My country "Tibet" a hell on Earth

Wednesday, April 27, 2011

Tibetan PM congratulates Lobsang Sangay on his victory

Phayul[Wednesday,

April 27, 2011 20:34]
By Phurbu Thinley

Dharamsala, April 27: The incumbent Tibetan Prime Minister-in-exile, Samdhong Rinpoche, on Wednesday congratulated his successor Lobsang Sangay, a media report said.


Tibet's exiled leader His Holiness the Dalai Lama (L) speaks as Samdhong Rinpoche, prime minister of the Tibetan government-in-exile, smiles during a function in Kangra, on the outskirts of the northern Indian town of Dharamsala, in April 2011. Rinpoche on Wednesday congratulated Dr Lobsang Sangay, who is set to become the next prime minister of the exiled government. (Photo: Reuters)"I very heartily congratulate him. I wish a great success for his tenure," Rinpoche was quoted as saying by ANI.

In 2001, Prof Samdhong Rinpoche became the first directly elected prime minister after the Dalai Lama, as part of an effort to further democratize the Tibetan polity towards the late 1990’s, called for a directly "elected political leader" of the Tibetans living in exile.

Rinpoche is currently running his second consecutive term in the office after he secured a landslide victory in the 2006 elections receiving more than 29,000 votes (90.72%) of the total votes cast.

Rinpoche is expected to complete his term in August this year. Like other democratic countries, the charter of the Tibetan exiles bars a candidate from serving more than two consecutive terms.

The Tibetan Government-in-Exile has been based in India since it was re-established outside Tibet since the Dalai Lama and the first wave of refugees fled Tibet in 1959, soon after Chinese occupied the country.

The election commmissioner of the Tibet's government in exile Tuesday declared Sangay as the next Kalon Tripa or the Tibet's prime minister in exile.

Harvard law scholar Dr. Lobsang Sangay was earlier today elected the new 'Kalon Tripa' or the Tibetan Prime Minister-in-exile.

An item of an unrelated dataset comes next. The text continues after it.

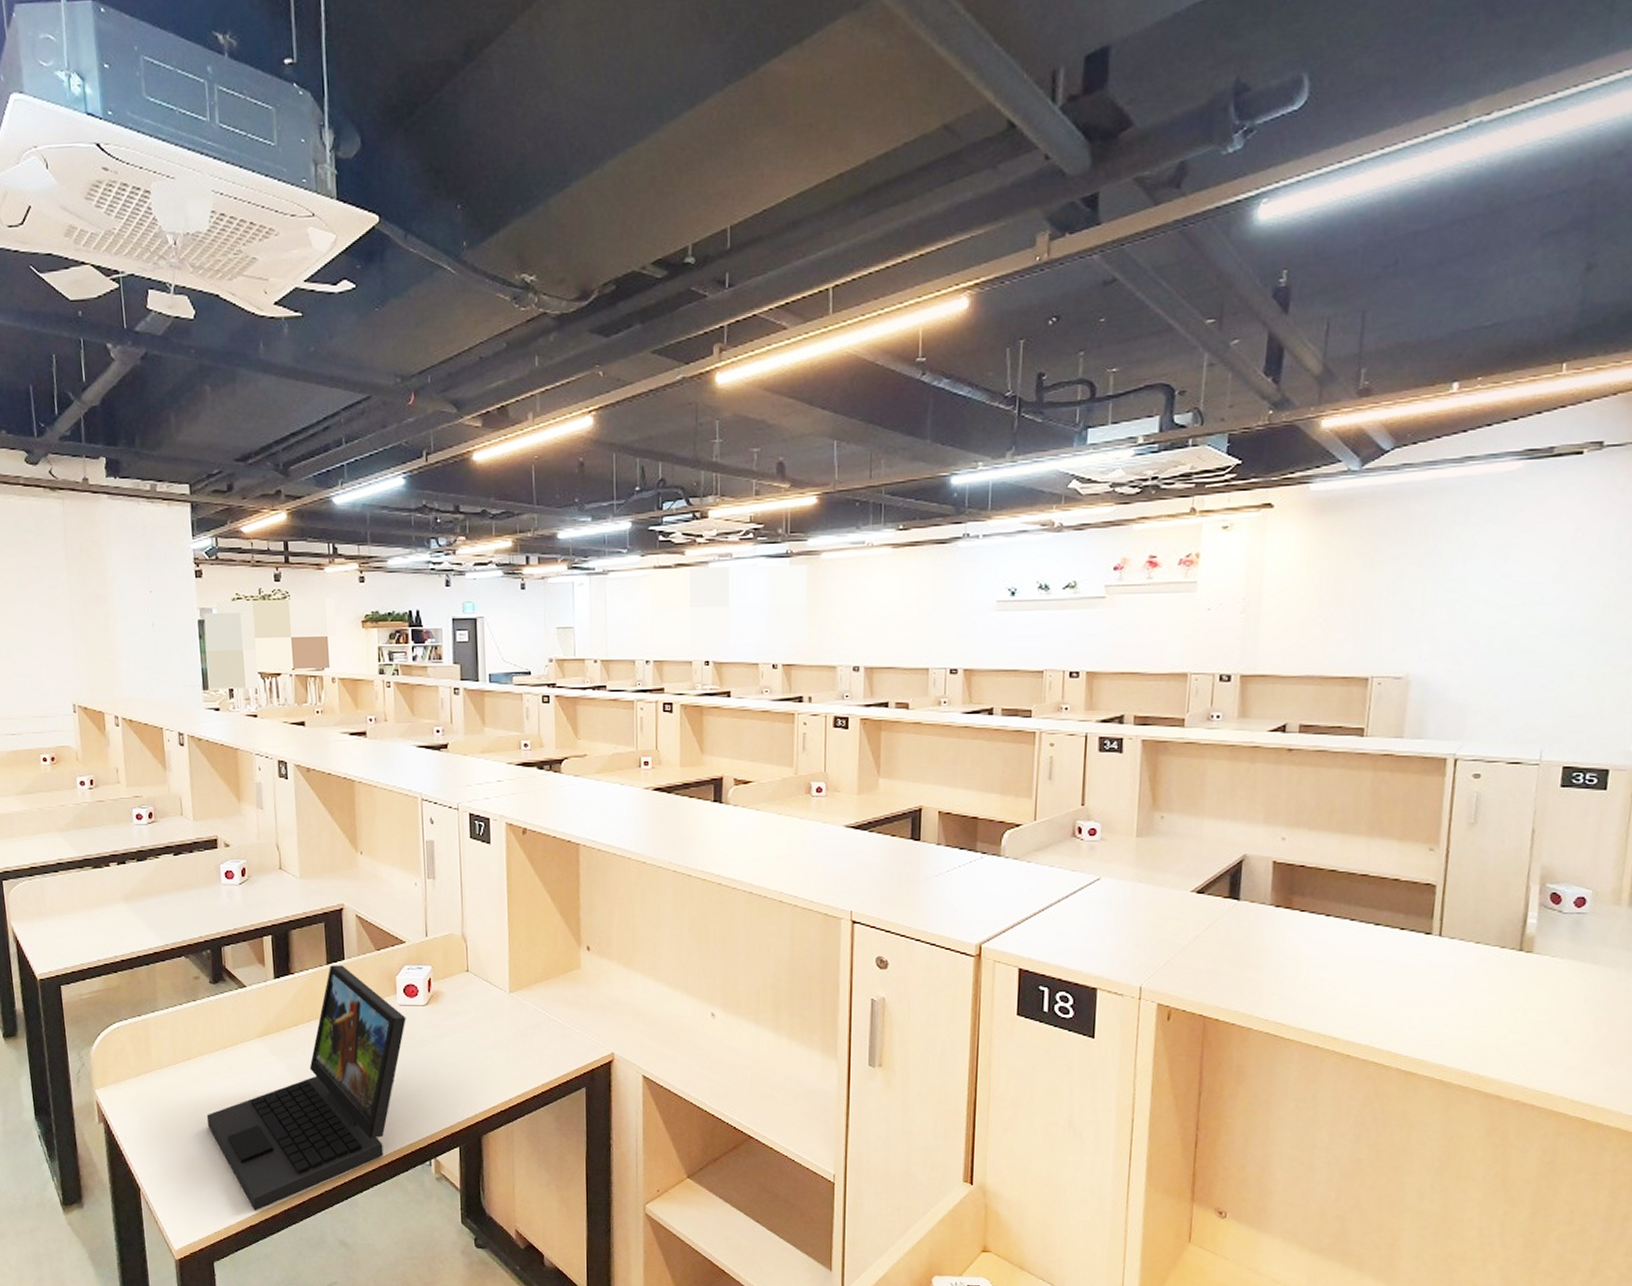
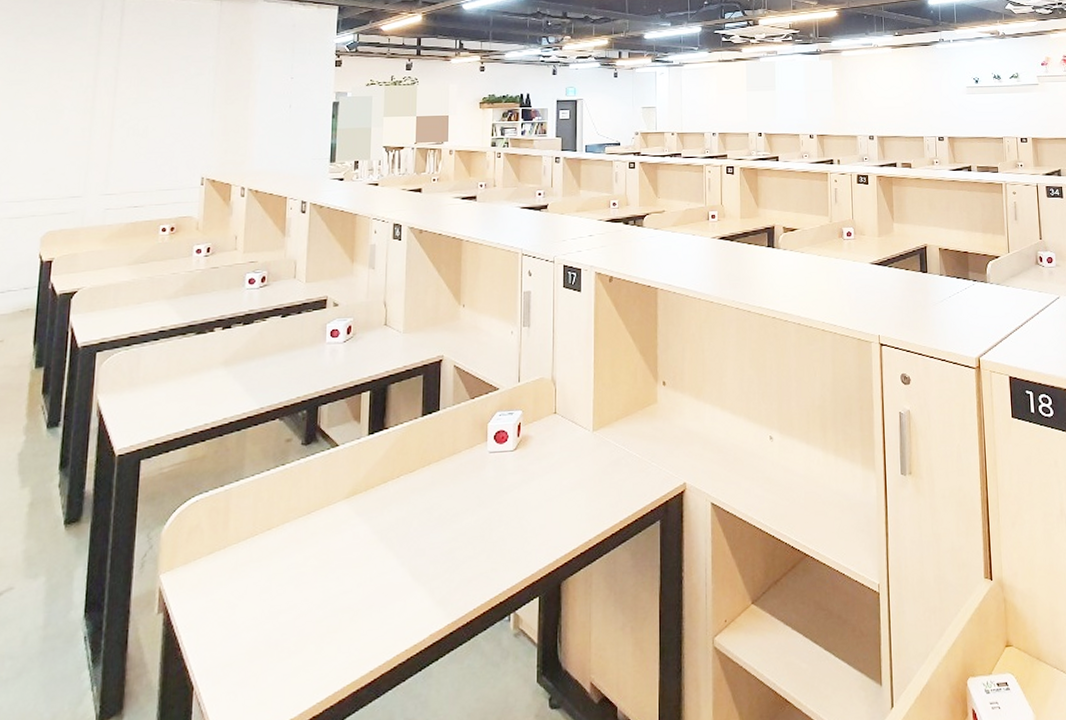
laptop: present [206,965,406,1211] -> none [279,416,495,698]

Forty-two-year-old Harvard law scholar Sangay secured 27,051 votes (55 percent) of the total votes cast in the elections held last month.

Sangay was in the United States when the results were announced. As the Prime Minister, he will head to Dharamsala, the seat of the Tibetan government-in-exile.

With the election victory, Dr Sangay is not only set to become the third directly-elected Tibetan PM, but will mark the first democratic transfer of executive power in the history of the Tibetan nation.